Drawer 20: Yellow Jade

My Apothecary Chest: in 1994, it arrived via container to California from Hong Kong, where I discovered beading during an ex-pat assignment there. Serves as the repository for my beads.  Handcrafted.  It has 52 Drawers.

2017 Challenge: Create a Necklace a Week, using only the Beads from one Drawer at a time. Voila!  52 Necklaces!

Week 20/Drawer 20: May 17, 2017: “Care of the Soul”

 

I thought a drawer full of yellow jade would make for a bland necklace until I came across some wonderful artist-made lampwork glass in the yellow jade tone with relief-providing beige highlights! Thank you, Sheila Checkoway (Mass.)!

Sheila was featured in a homage to women glass artists in my blog dated April11, 2016. This necklace contains 20 of her beads, each slightly different, and 22 beads of yellow jade.  Sheila also found the centerpiece, a blade of kyanite, on her travels in Tanzania, Africa.

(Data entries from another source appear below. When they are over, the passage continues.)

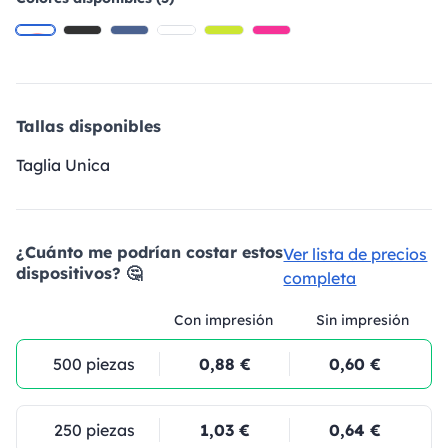
Tallas disponibles
Taglia Unica
¿Cuánto me podrían costar estos
Ver lista de precios
dispositivos? 🤔
completa
Con impresión
Sin impresión
500 piezas
0,88 €
0,60 €
250 piezas
1,03 €
0,64 €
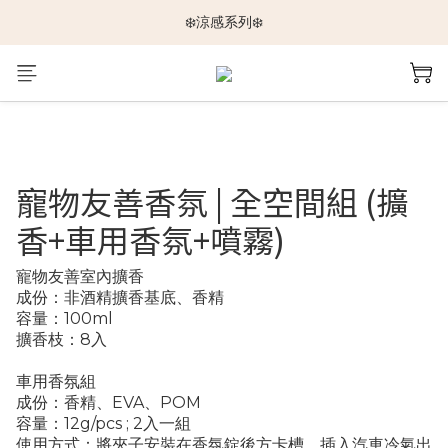
🆕新品上架🆕
❄️涼感系列❄️
🐕🐈推車挑選指南🐇🐤
🆕新品上架🆕
寵物友善香氛 | 全空間組 (擴
香+車用香氛+噴霧)
寵物友善室內擴香
成份：非酒精擴香基底、香精
容量：100ml
擴香枝：8入
車用香氛組
成份：香精、EVA、POM
容量：12g/pcs ; 2入一組
使用方式：將夾子安裝在香氛錠後方卡槽，插入汽車冷氣出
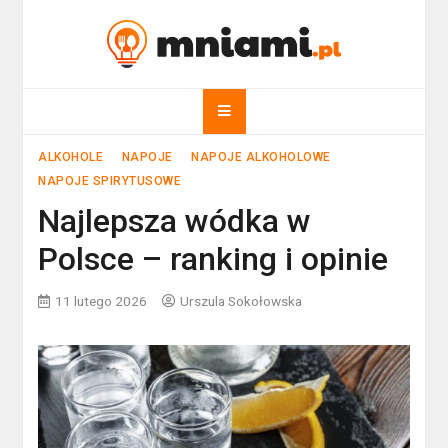
Skip
to
mniami.pl
content
Kuchnia Polska i nie tylko!
ALKOHOLE
NAPOJE
NAPOJE ALKOHOLOWE
NAPOJE SPIRYTUSOWE
Najlepsza wódka w
Polsce – ranking i opinie
11 lutego 2026
Urszula Sokołowska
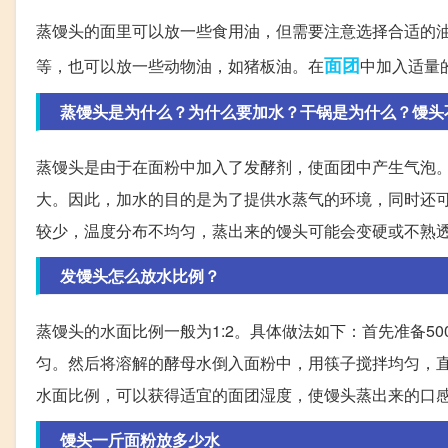
蒸馒头的面里可以放一些食用油，但需要注意选择合适的
面团
等，也可以放一些动物油，如猪板油。在
中加入适量
蒸馒头是为什么？为什么要加水？干锅是为什么？馒头
蒸馒头是由于在面粉中加入了发酵剂，使面团中产生气泡
大。因此，加水的目的是为了提供水蒸气的环境，同时还
较少，温度分布不均匀，蒸出来的馒头可能会变硬或不熟
发馒头怎么放水比例？
蒸馒头的水面比例一般为1:2。具体做法如下：首先准备50
匀。然后将溶解的酵母水倒入面粉中，用筷子搅拌均匀，
水面比例，可以获得适宜的面团湿度，使馒头蒸出来的口
馒头一斤面粉放多少水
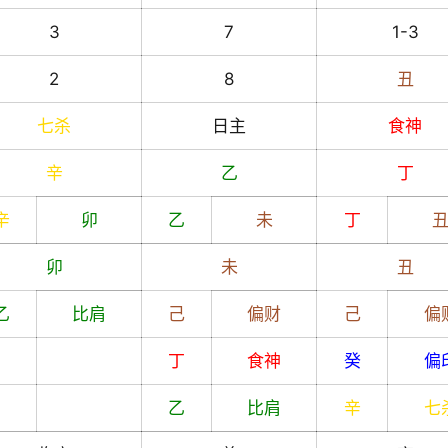
3
7
1-3
2
8
丑
七杀
日主
食神
辛
乙
丁
辛
卯
乙
未
丁
卯
未
丑
乙
比肩
己
偏财
己
偏
丁
食神
癸
偏
乙
比肩
辛
七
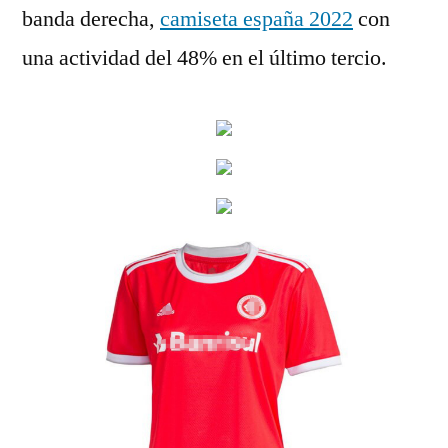
banda derecha,
camiseta españa 2022
con
una actividad del 48% en el último tercio.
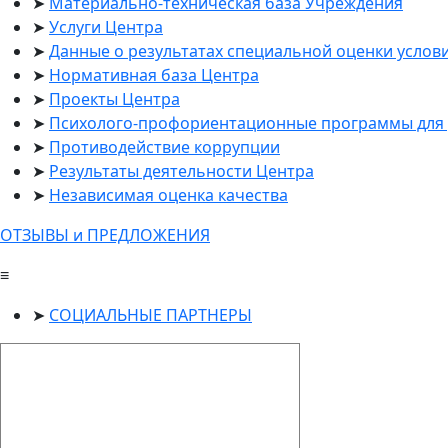
Материально-техническая база Учреждения
Услуги Центра
Данные о результатах специальной оценки услов
Нормативная база Центра
Проекты Центра
Психолого-профориентационные программы для 
Противодействие коррупции
Результаты деятельности Центра
Независимая оценка качества
ОТЗЫВЫ и ПРЕДЛОЖЕНИЯ
≡
СОЦИАЛЬНЫЕ ПАРТНЕРЫ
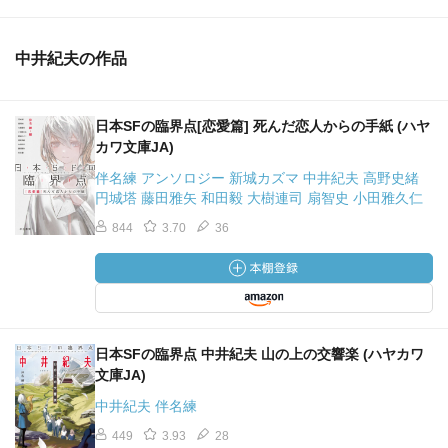
中井紀夫の作品
日本SFの臨界点[恋愛篇] 死んだ恋人からの手紙 (ハヤ
カワ文庫JA)
伴名練 アンソロジー 新城カズマ 中井紀夫 高野史緒
円城塔 藤田雅矢 和田毅 大樹連司 扇智史 小田雅久仁
844
3.70
36
日本SFの臨界点 中井紀夫 山の上の交響楽 (ハヤカワ
文庫JA)
中井紀夫 伴名練
449
3.93
28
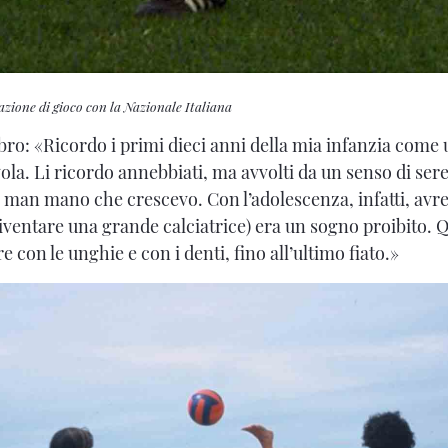
zione di gioco con la Nazionale Italiana
ibro: «Ricordo i primi dieci anni della mia infanzia come
la. Li ricordo annebbiati, ma avvolti da un senso di sere
 man mano che crescevo. Con l’adolescenza, infatti, avrei
diventare una grande calciatrice) era un sogno proibito. 
re con le unghie e con i denti, fino all’ultimo fiato.»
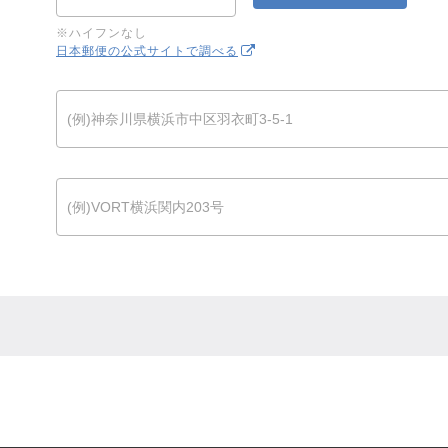
※ハイフンなし
日本郵便の公式サイトで調べる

Kyanite is an aluminum silicate mineral (crystal) found in the long blade format you see here. Blue is the most common color but this orange tone was recently discovered.  I also purchased two longer blades that are quite orange; this centerpiece is subtle in its orange and harmonizes well with the yellow jade tones.  Google raves about its amazing metaphysical properties, so check it out if that is your interest. I shall summarize it thusly; kyanite is a bridge, an extraordinary crystal that creates pathways where none existed before.

 

 

I discovered yellow jade in Hong Kong, site of an incredible Jade Market accessible to all, but you will have to wait until Drawer 49 to see the unique green color of local jade, bought at the Jade Market in the 90’s, for more info on that subject! Yellow jade is less available than green jade or new jade which is a pale shade of green.

The Chinese started mining yellow jade in 6000 BC. Confucius (551—479 BC) thought it had properties that encouraged purity, bravery and honesty.  Its yellow varies from lemon to golden; I have mostly the shade you see here which in my mind is mustard seed.  Its yellow properties are caused by iron leaching during its weathering stage.  Yellow jade was beloved by Emperors and the Imperial Court; mostly sculpted into imposing foo dogs and pagodas.

The necklace is 19” and has a brass clasp and vermeil beads. Matching earrings.  $119.

Picaresque

 

 

Necklace "Picaresque"

 

I intuitively named this necklace “Picaresque.” Upon thinking of the meaning as rogue or bohemian, it is really appropriate. This necklace is all about the centerpiece; I made it in a class in the 90’s, wore it in the bohemian era on a cord, and put it aside.

Recycled, reused and re-invented, it is happy now with yellow jade beads tying the centerpiece to the necklace. Only after living in Hong Kong and becoming a regular at the Jade Market did I realize how many colors of jade there are! This strand is a honey mustard shade, interspersed with the same ethnic beads as the centerpiece. It is finished with a gold metal clasp.

Let me describe the delicious beads featured in the centerpiece: The most roguish are the two irregular rounds of ram’s horn—the first and only time I had a chance to buy ram’s horn; from Morocco’s Atlas Mountains as I recall. My next favorite beads are the jasper and yellow striped beads. They are trade beads from Mozambique that I bought in a Lisbon, Portugal flea market in 1965…long before beading was a word that had even drifted through my mind!

You’ll also notice a conical wood bead in the same honey mustard shade, two ethnic jasper beads of unknown provenance, green sand-cast glass African beads, and glass jasper spacers. The framework for the centerpiece is brass wire.

The necklace measures 22” with the centerpiece 3” wide by 3 ½” long. The price is $215 including shipping.